* EXERCISE OBJECTIVE *
Copy exactly, and only, the lines between the start of the entries below and the line containing "assign out_both = in[2:0] & in[3:1];", both inclusive. Omit pictures.

* INPUT MATERIAL *
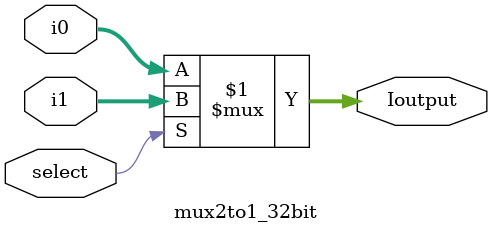
<source format=v>
`timescale 1ns/1ns
module mux2to1_32bit(i0, i1, select ,Ioutput);
	input [31:0] i0,i1;
	input select;
	output [31:0] Ioutput;
	assign Ioutput = select ? i1 :i0;
endmodule
</source>
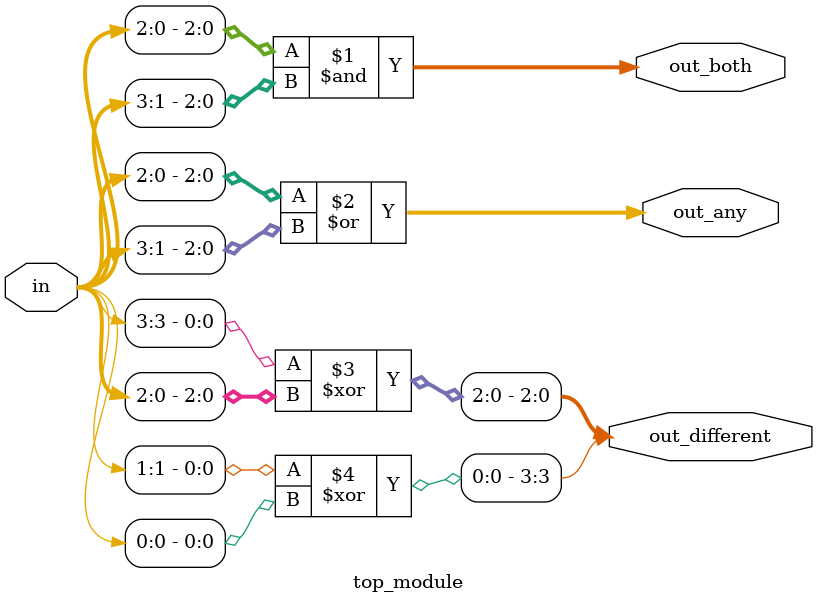
<source format=sv>
module top_module (
	input [3:0] in,
	output [2:0] out_both,
	output [3:1] out_any,
	output [3:0] out_different
);

	assign out_both = in[2:0] & in[3:1];
	assign out_any = in[2:0] | in[3:1];
	assign out_different = {in[3], in[2] ^ in[1], in[1] ^ in[0], in[3] ^ in[2:0]};

endmodule

</source>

* RESULT FOR THIS TASK *
<source format=v>
`timescale 1ns/1ns
module mux2to1_32bit(i0, i1, select ,Ioutput);
	input [31:0] i0,i1;
	input select;
	output [31:0] Ioutput;
	assign Ioutput = select ? i1 :i0;
endmodule
</source>
<source format=sv>
module top_module (
	input [3:0] in,
	output [2:0] out_both,
	output [3:1] out_any,
	output [3:0] out_different
);

	assign out_both = in[2:0] & in[3:1];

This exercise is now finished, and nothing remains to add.